Exercise: In the data below, find each line that contains the word "copias" and copy it.

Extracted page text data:

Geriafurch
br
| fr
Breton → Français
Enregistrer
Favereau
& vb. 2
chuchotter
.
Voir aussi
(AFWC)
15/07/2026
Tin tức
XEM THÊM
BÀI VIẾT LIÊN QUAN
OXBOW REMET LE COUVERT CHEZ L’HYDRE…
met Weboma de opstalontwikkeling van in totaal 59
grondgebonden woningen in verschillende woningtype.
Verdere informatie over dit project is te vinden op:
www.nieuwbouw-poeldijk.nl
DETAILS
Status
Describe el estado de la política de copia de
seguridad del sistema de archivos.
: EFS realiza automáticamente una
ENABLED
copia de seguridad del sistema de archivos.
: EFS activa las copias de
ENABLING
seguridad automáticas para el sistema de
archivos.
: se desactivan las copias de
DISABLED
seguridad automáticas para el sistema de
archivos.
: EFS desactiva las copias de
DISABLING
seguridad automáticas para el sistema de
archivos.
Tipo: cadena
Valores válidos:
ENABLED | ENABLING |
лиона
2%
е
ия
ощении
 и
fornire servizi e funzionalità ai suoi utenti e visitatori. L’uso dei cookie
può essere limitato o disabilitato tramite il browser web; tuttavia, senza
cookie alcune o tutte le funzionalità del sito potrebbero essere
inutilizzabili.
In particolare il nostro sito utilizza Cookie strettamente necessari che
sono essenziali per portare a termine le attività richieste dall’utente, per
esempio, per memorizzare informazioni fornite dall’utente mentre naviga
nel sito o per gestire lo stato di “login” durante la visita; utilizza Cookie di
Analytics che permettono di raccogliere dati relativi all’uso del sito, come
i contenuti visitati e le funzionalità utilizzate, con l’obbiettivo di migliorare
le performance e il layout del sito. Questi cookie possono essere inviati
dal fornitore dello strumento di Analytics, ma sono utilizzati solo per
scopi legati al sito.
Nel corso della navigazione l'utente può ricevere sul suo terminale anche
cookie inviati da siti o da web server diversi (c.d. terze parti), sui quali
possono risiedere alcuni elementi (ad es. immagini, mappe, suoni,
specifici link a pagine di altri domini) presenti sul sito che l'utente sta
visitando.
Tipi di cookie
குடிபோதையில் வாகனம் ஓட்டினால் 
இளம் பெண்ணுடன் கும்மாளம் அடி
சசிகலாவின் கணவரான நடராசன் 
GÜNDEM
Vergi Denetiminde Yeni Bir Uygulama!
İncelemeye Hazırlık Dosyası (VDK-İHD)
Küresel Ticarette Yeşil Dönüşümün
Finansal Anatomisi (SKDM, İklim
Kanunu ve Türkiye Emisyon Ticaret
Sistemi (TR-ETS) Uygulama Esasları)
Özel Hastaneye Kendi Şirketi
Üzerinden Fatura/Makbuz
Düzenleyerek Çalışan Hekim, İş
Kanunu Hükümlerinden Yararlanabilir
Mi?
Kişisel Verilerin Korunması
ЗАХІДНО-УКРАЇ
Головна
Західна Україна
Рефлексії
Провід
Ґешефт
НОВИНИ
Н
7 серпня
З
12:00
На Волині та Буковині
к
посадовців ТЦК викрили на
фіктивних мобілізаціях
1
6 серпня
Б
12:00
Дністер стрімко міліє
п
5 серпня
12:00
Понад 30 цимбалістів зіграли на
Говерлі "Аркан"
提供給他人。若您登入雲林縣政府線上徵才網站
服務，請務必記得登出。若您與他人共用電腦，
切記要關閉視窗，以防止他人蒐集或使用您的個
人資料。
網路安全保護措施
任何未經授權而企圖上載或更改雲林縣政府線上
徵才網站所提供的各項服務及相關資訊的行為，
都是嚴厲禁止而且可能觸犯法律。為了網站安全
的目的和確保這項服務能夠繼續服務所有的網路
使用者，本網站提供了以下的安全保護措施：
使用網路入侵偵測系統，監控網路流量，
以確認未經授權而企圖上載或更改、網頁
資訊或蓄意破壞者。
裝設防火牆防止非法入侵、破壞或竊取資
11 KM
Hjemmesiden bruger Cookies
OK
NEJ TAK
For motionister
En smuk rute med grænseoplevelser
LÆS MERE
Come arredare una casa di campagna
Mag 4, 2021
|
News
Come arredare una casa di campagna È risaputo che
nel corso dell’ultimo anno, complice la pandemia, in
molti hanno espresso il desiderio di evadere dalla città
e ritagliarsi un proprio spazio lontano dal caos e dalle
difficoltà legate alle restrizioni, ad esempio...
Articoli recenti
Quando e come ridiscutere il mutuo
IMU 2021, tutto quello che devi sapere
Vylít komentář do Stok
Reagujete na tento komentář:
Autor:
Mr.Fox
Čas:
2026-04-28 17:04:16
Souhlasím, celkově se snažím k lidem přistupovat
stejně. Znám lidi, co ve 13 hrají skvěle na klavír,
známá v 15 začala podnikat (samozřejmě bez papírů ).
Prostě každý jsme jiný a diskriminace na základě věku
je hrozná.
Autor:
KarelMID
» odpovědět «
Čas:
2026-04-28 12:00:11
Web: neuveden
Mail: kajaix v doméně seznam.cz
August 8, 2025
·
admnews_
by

Answer box:
: EFS activa las copias de
: se desactivan las copias de
: EFS desactiva las copias de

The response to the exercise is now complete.